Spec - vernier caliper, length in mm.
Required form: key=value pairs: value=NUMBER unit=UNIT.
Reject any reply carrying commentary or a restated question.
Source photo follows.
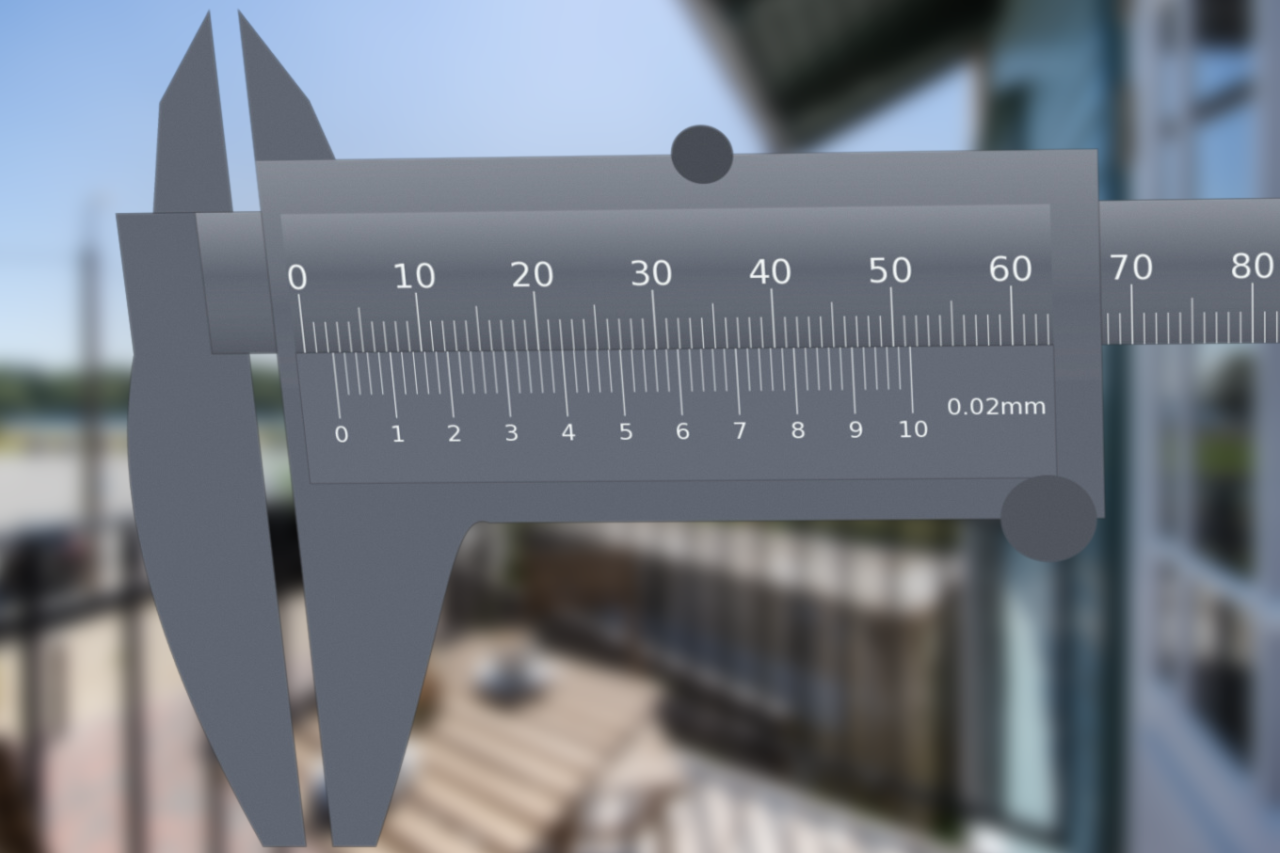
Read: value=2.4 unit=mm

---

• [EXERCISE GOAL]
Lay out every line of the records above as a Markdown table with two columns, Row and Entry, numbering each row and skipping blank lines. Leave the pictures out of the table.

• [WRITTEN ANSWER]
| Row | Entry |
|---|---|
| 1 | Spec - vernier caliper, length in mm. |
| 2 | Required form: key=value pairs: value=NUMBER unit=UNIT. |
| 3 | Reject any reply carrying commentary or a restated question. |
| 4 | Source photo follows. |
| 5 | Read: value=2.4 unit=mm |